The co-founder of United in Design talks about mentors, equal opportunities and finding your voice in interior design.
As one of half of United in Design (UiD), interior designer Alexandria Dauley is shaping the design industry, not only with her thoughtful and well-appointed interior spaces but through her transformational charity too.
Set up alongside Sophie Ashby, of Studio Ashby, United in Design’s mission statement is to address the lack of diversity in the design field by providing an equal opportunity pathway into the industry and calling on colleagues and leaders to be part of that positive change. Their steering community, trustees and councillors include some of design’s biggest names including Martin Brudnizki, Joyce Wang and Graeme Brooker.
Following the wave of global anti-racism protests sparked by the death of George Floyd, industry leaders began to reflect on their own shortcomings in addressing the lack of representation in their respective businesses. One of them was Sophie Ashby, while for Alexandria, her own experience with systemic inequality motivated her outreach work. Put in touch by a mutual friend, they joined forces to launch United in Design in July 2020.
The charity places young, aspiring designers from under-represented communities in paid placements with prestigious companies, offering access to influential mentors and the opportunity to network early on. They hope it will be a catalyst in changing mindsets when it comes to the hiring process too. Their actionable roadmap also calls on design behemoths to turn words into meaningful gestures by taking seven pledges to help diversify the industry, and are in turn supported by the charity to achieve these goals.
Trained at the KLC School of Design in Chelsea and having set up her namesake studio in 2016, Alexandria largely works on residential interiors in London and Surrey, curating comfortable, practical and comfortable spaces. We had the opportunity to ask Alexandria about the importance of mentors in the careers of young designers, what United in Design hopes to achieve in terms of changing the industry and what really inspires her.
Mindsets, prejudice and bias all need to be addressed and changed in order for everyone to be given the same opportunities.
- Alexandria Dauley
How did United in Design start? Had you worked with Sophie Ashby before?
United in Design was launched in response to the death of George Floyd, the spotlight that was shone on racial injustice and the attention drawn to the barriers faced by those from a minority background. The interior design industry in the UK is no exception and it was clear something had to be done. I didn’t know Sophie beforehand, but we were put in touch, hit it off immediately and began to get to work.
What is the mission statement of the organisation?
To level the playing field and provide positive change and equal opportunities for all.
What change do you hope to see in the next five years in the design industry?
I would like to see the industry become more open in every sense. Breaking down barriers and preconceptions about what interior design is, who it is for as both a creative working in the industry and as a client. Design is everywhere and for everyone.

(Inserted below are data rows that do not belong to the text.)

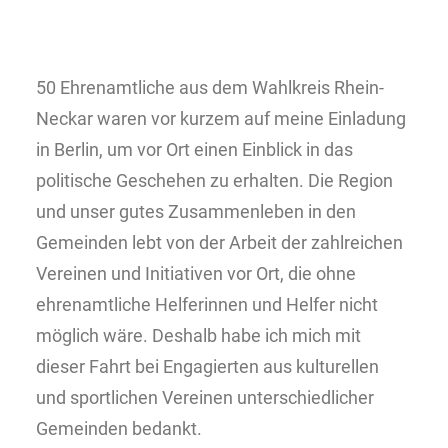
50 Ehrenamtliche aus dem Wahlkreis Rhein-
Neckar waren vor kurzem auf meine Einladung
in Berlin, um vor Ort einen Einblick in das
politische Geschehen zu erhalten. Die Region
und unser gutes Zusammenleben in den
Gemeinden lebt von der Arbeit der zahlreichen
Vereinen und Initiativen vor Ort, die ohne
ehrenamtliche Helferinnen und Helfer nicht
möglich wäre. Deshalb habe ich mich mit
dieser Fahrt bei Engagierten aus kulturellen
und sportlichen Vereinen unterschiedlicher
Gemeinden bedankt.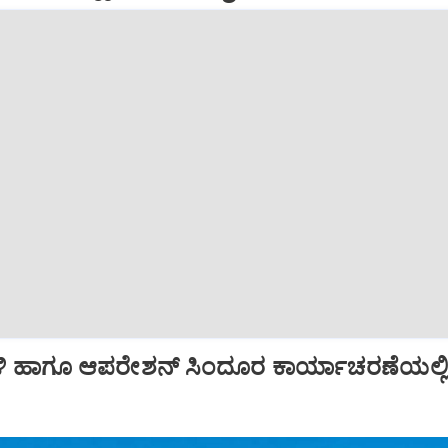
ಿ ಹಾಗೂ ಆಪರೇಶನ್‌ ಸಿಂದೂರ ಕಾರ್ಯಾಚರಣೆಯಲ್ಲ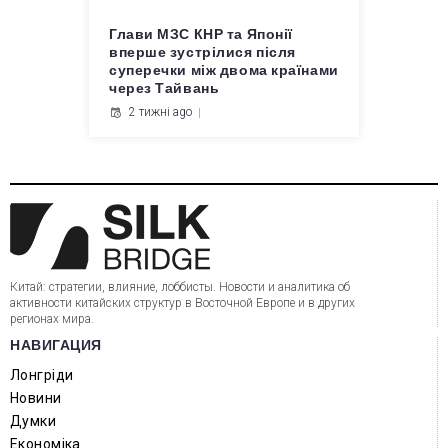
Глави МЗС КНР та Японії
вперше зустрілися після
суперечки між двома країнами
через Тайвань
2 тижні ago
Китай: стратегии, влияние, лоббисты. Новости и аналитика об
активности китайских структур в Восточной Европе и в других
регионах мира.
НАВИГАЦИЯ
Лонгріди
Новини
Думки
Економіка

Can you tell us more about the issue of unequal representation in the industry?
It’s a problem that is systemic and deep-rooted over generations. Mindsets, prejudice and bias all need to be addressed and changed in order for everyone to be given the same opportunities. Diversity and inclusion are not just about race but also gender, disability, sexual orientation, and the list goes on. We are not all the same, but we have far more similarities than we have differences and everyone has something to offer. We need to give people the platforms, support and guidance to realise their potential. Difference is what makes the world an amazing place and those nuances should be celebrated and embraced, not feared or suppressed.
How do you think apprenticeships/placements can help young designers?
These young designers will be able to access and train with the best companies in the industry. That knowledge, experience and insight is invaluable and opens many doors.
Did you have a mentor?
I was never an apprentice, but I did have an amazing mentor called Evey-Dunbavin-Hands who held my hand and shared her knowledge as I started my own company.
What’s your advice to young designers?
This is a fantastic industry and career path so just go for it. Yes, it is hard – but the benefits are huge. Listen, learn, ask for help, ask for advice, be bold. Attend as many shows and events as you can, get a mentor at any stage and be open to critique. Be kind, honest and generous; good things will come from that, for your peers but also your clients.
What is your guiding philosophy as a designer?
To always put my client at the heart of every project and to create a space that is uniquely theirs.
How do you bring a unique touch to each place?
You do this by tailoring each space to the client’s needs. Sometimes a similar aesthetic may feature across designs but no two are the same as every home and client is different.
What has been your favourite project and why?
I think my work on Soho Studio Brixton for Soho House group is a favourite as it was my first large-scale commercial project and the scheme allowed me to celebrate culture and diversity.
What’s your definition of good style?
Personally, I love contemporary design and architecture. The use of good quality materials, excellent lighting, furnishings, and the ability to express your taste through your interiors. Design is very personal and subjective, but I know what I like and so do most people.
How do you encourage people to stay true to an individual sense of style and expression?
I don’t think you can ever shy away from it if you are a true creative. Your style is something that is a part of you and who you are. You will find clients radiate towards you because you represent the style and feel they are looking to achieve so your projects should be able to embrace it while keeping the client at the forefront.